Given request 1: In the list comprehension text below, rewrite the paragraph beginning "Caution: You should note" as a short bulleted list that keeps its main facts.
Given request 2: In Example 3 of the list comprehension text below, what is the name of the list that stores the results of temp / 10?

::: Source text

Example 3: In the following example, temps is original list data-type (iterable), also inside a pair of square brackets, so that the for loop can fetch each item/element from it. temp is individual item/element of list data-type, which is further divided by 10 (or other operations can be done in expression) and thereafter, the output of the expression, temp / 10 is stored in another list literal (or variable name), that is,my_temps.

temps = [351, 344, 340, 445]   # don't use decimals to save data-storage
my_temps = [temp / 10 for temp in temps]   # list compre­hens­ion
print(my_temps, type(my_temps))

Example 4:

temps = [351, 344, 340, 445]
new_temps = []
for temp in temps:
    new_temps.append(temp / 10)
print(new_temps, type(new_temps))   # Outputs same as above

    Caution: You should note that a variable name defined inside the list compre­hens­ion syntax (for example, my_var inside the [my_var for my_var in my_list] expression) is not accessible from outside of it. That is, it is local to the list compre­hens­ion. However, a variable name (for example, item in the following block of codes,) defined inside the for loop is available and accessible outside (below) the loop.

::::::
::: Data block

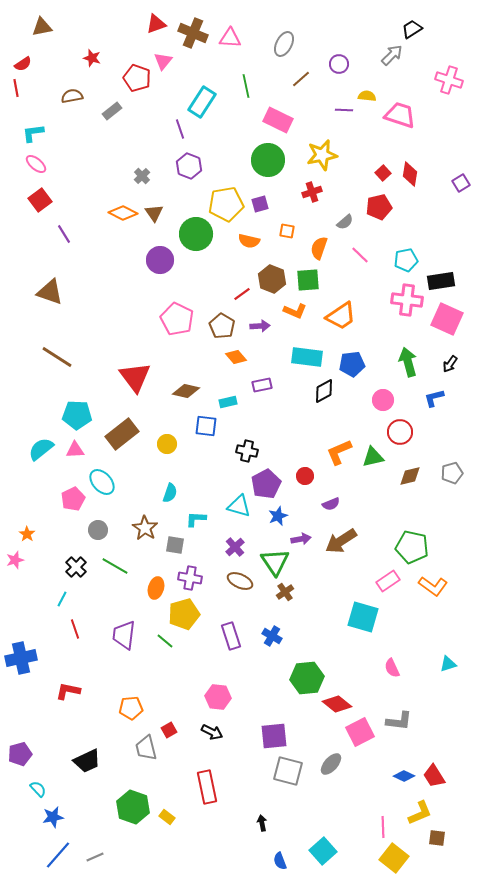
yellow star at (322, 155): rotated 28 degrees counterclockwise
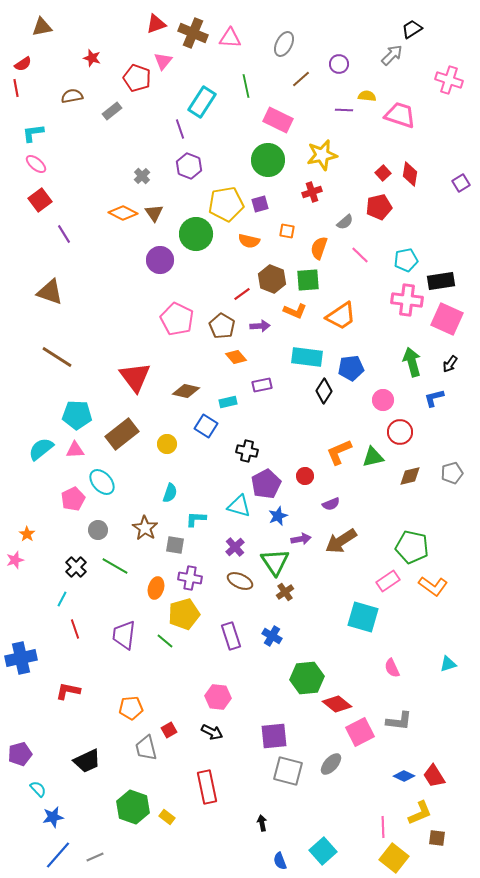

::::::

Exercise response 1:
- A variable name defined inside list comprehension syntax, such as my_var in [my_var for my_var in my_list], cannot be accessed from outside it.
- Such a variable is local to the list comprehension.
- A variable name defined inside a for loop, such as item, remains available and accessible outside (below) the loop.

Exercise response 2: my_temps